Nowego typu żarówka LED o ekwiwalencie światła 50W żarówki tradycyjnej powstała w laboratorium Philipsa. Jest montowana w systemie świetlnym o nazwie Hue, zawierającym trzy tego typu żarówki oraz moduł łączności bezprzewodowej używany do sterowania nimi.

Hue jest sterowany smartfonem lub tabletem i może być umieszczony w łazience, pokoju lub sypialni. Może spełniać funkcje rozrywkowe, np. w czasie spotkanie towarzyskiego żarówki mogą odtwarzać wybrany zestaw kolorów, jednak naukowcy pracujący dla koncernu widzą dla niego bardziej znaczącą rolę.

Badania naukowców z Fraunhofer Institute w Niemczech udowodniły, że zmiany kolorów wpływają na ludzki system postrzegania. Zestaw receptorów umieszczonych w oku reaguje na jasnoniebieskie światło, hamując produkcję podstawowego hormonu snu – melatoniny, co jest naturalną reakcją na światło dziennie, podczas kiedy łagodne światło fioletowo-czerwone powoduje odblokowanie produkcji tego hormonu.

Żarówki energooszczędne często wydzielają najwięcej biało-niebieskiego światła, stąd wystawienie na nie w późnej części dnia lub w nocy powoduje problemy ze snem. Żarówki LED standardowo dostępne na rynku nie rozwiązują tego problemu, bowiem wytwarzają białe światło przy użyciu niebieskich diod LED, emitujących dłuższe fale.

Jednak żarówki Hue emitują światło poprzez diody LED czerwone, zielone i niebieskie. Jest to droższy sposób na wytwarzanie białego światła, jednak jednocześnie poziom nasycenia każdym kolorem może być sterowany i zmieniany aż do produkcji całej palety świetlnej, także z kolorami zawierającym niewielką domieszkę światła białego.

Amerykańska Agencja Kosmiczna NASA musiała skonstruować podobny system świetlny dla astronautów z Międzynarodowej Stacji Kosmicznej (ISS), ponieważ mieli oni problem z nieprzerwanym ponad 6-godzinnym snem. System ten przełączał białe światło "kosmicznego dnia pracy" na zawierające coraz większą domieszkę czerwonego zanim astronauci mieli pójść spać.

Jak powiedział "New Scientist" prof.

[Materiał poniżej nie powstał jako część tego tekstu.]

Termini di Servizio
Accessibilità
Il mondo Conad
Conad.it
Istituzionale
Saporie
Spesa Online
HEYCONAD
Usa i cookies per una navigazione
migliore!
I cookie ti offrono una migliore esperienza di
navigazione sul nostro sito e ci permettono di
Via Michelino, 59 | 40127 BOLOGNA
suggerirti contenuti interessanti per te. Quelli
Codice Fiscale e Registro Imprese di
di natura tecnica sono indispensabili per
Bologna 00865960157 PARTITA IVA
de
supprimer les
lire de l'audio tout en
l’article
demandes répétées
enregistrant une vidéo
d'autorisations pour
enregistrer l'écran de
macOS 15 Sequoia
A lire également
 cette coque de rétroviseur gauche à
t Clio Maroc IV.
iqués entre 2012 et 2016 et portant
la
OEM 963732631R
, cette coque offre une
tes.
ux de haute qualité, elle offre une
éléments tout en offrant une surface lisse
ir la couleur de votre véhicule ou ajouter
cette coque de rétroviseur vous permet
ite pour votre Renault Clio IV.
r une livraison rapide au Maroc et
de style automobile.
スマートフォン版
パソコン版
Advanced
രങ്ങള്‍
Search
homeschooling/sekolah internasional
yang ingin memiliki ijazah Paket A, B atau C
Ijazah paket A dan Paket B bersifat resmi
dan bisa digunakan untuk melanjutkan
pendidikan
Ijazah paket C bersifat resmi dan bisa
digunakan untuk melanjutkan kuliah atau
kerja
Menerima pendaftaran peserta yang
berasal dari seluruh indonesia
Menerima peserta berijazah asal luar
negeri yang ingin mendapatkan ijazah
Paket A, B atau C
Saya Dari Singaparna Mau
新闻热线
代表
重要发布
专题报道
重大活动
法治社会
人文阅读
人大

George Brainard z Thomas Jefferson University w Filadelfii (USA), biorący udział w programie budowy oświetlenia dla ISS, eksperyment ten udowodnił, że fale o większej długości oznaczają odpoczynek, podczas kiedy intensywne białe światło ułatwia koncentrację. Na razie, jak dodał, nie ma możliwości, aby ustalić dozę terapeutyczną różnych długości fal świetlnych w domach, ale - jego zdaniem - nastąpi to "wkrótce".